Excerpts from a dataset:

------------------------------------------------------------------------

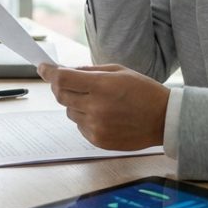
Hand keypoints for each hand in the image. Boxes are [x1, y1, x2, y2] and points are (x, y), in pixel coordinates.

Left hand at [37, 63, 168, 150]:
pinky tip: (103, 115)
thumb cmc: (144, 92)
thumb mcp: (119, 71)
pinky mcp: (98, 140)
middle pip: (61, 96)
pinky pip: (80, 126)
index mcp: (102, 87)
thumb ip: (90, 71)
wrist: (164, 120)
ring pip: (69, 112)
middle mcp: (96, 108)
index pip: (63, 79)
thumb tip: (67, 71)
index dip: (49, 72)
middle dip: (61, 87)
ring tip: (98, 101)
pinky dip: (85, 118)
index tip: (43, 67)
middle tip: (69, 82)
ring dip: (76, 104)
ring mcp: (96, 126)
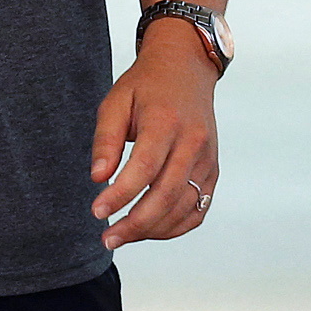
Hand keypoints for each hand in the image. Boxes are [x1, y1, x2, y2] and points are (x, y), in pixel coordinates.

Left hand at [91, 32, 221, 248]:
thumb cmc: (145, 86)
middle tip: (106, 239)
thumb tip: (98, 178)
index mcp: (166, 122)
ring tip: (121, 236)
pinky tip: (149, 230)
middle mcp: (193, 143)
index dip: (121, 194)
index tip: (97, 212)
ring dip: (152, 229)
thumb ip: (106, 140)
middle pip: (167, 194)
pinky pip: (198, 209)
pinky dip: (175, 226)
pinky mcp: (213, 171)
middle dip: (135, 223)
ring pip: (184, 207)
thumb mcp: (115, 102)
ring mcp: (207, 159)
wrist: (187, 70)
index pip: (145, 167)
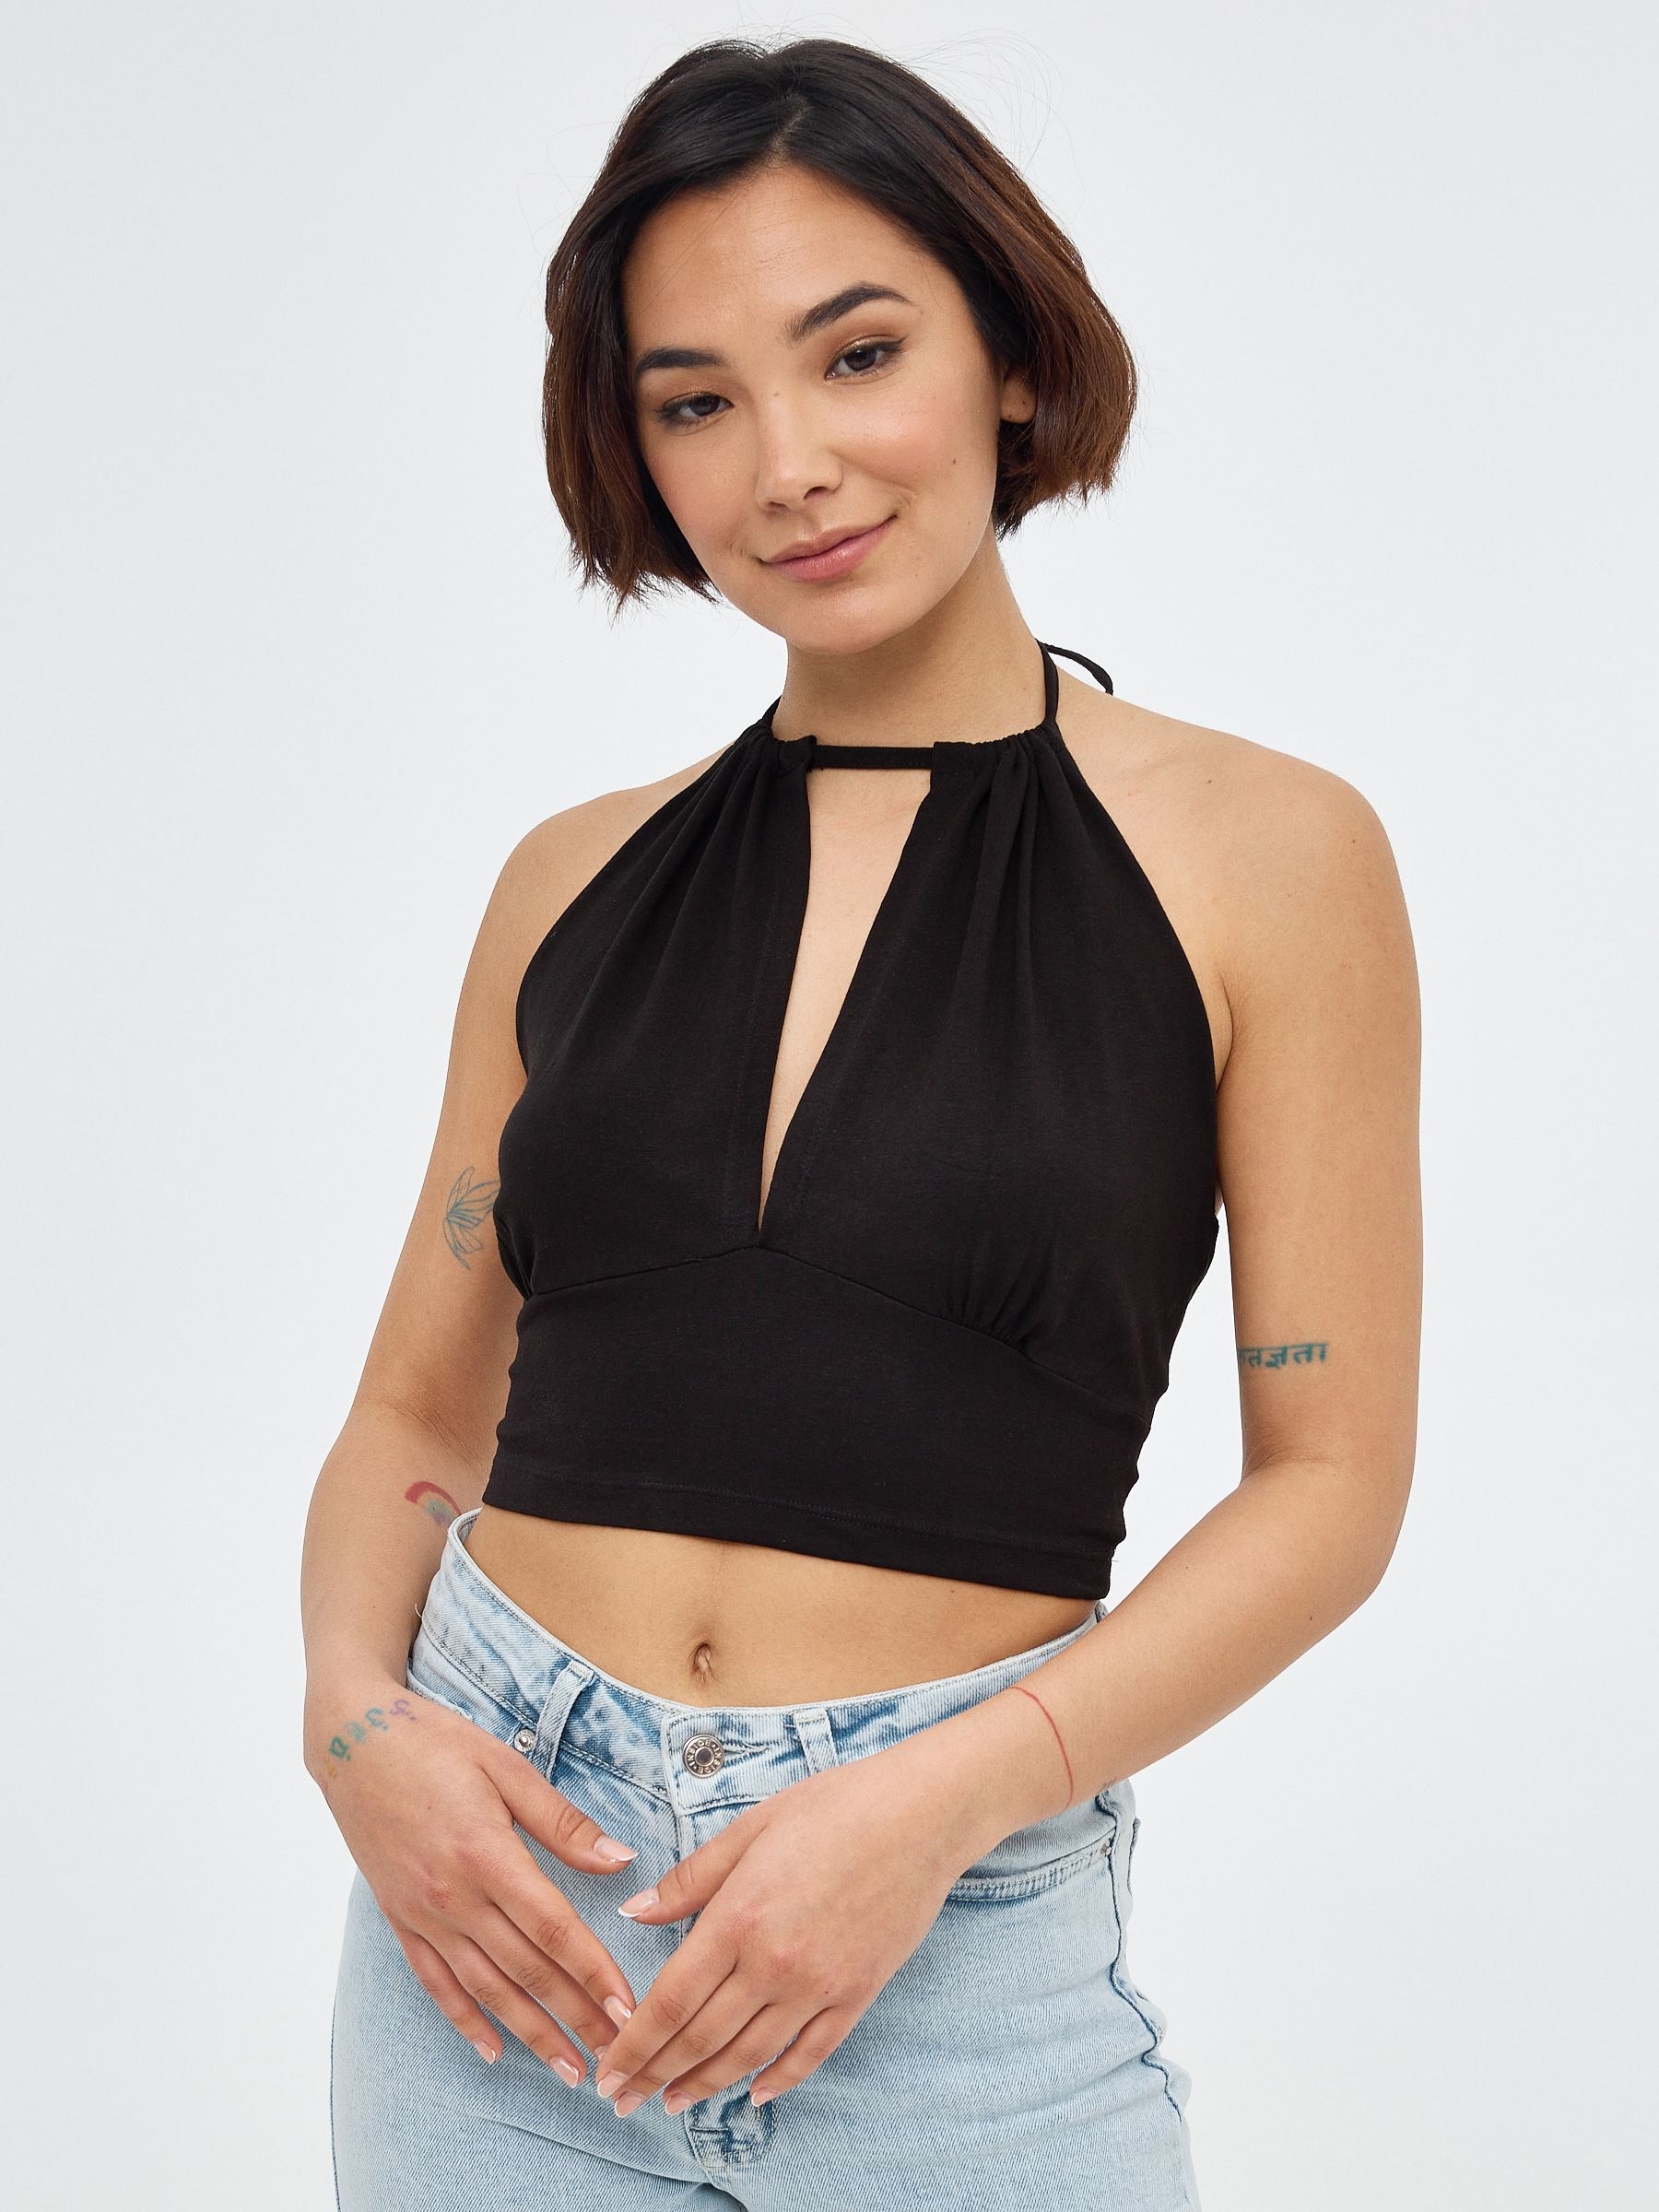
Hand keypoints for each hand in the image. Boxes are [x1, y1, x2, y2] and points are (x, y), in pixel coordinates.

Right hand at [311, 1675, 640, 2083]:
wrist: (353, 1741)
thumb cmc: (435, 1744)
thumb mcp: (506, 1766)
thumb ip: (562, 1822)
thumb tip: (619, 1861)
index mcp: (487, 1855)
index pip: (553, 1929)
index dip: (594, 1973)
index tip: (630, 2009)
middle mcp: (453, 1897)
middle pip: (526, 1970)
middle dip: (576, 2018)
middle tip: (617, 2057)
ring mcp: (423, 1914)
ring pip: (485, 1988)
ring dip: (529, 2032)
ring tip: (568, 2069)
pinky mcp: (400, 1919)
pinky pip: (435, 1982)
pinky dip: (464, 2020)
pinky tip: (493, 2049)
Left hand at [589, 1737, 983, 2116]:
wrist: (921, 1814)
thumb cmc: (834, 1806)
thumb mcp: (750, 1828)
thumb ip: (691, 1879)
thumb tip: (634, 1913)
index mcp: (738, 1916)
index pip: (670, 2000)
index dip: (634, 2044)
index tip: (608, 2072)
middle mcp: (773, 1962)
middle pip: (701, 2037)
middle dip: (656, 2074)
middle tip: (625, 2101)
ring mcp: (818, 1984)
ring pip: (750, 2054)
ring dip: (706, 2084)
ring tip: (674, 2102)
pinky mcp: (857, 1993)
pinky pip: (811, 2053)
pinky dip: (779, 2080)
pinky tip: (754, 2094)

------------------------------------------------------------------------

Directions for this task: Gather and copy every line of the data in which the string "hand" is found.

Solution for this task:
Hand keypoints for each hand in the image. Boxes are [x1, y1, x2, y2] and points are (x, y), in pixel coordinates.
Left hand at [37, 63, 168, 150]:
Hand keypoints for each hand in the image. Boxes are [x1, y1, x2, y2] and points are (x, y), in pixel coordinates.
Left hand at [91, 32, 221, 248]:
Hand keypoints for each hand in the image. Boxes are [x1, y1, x2, y2] and points are (x, y), in pixel coordinates.
Right hand at [311, 1675, 640, 2083]:
Left hand at [589, 1737, 983, 2116]:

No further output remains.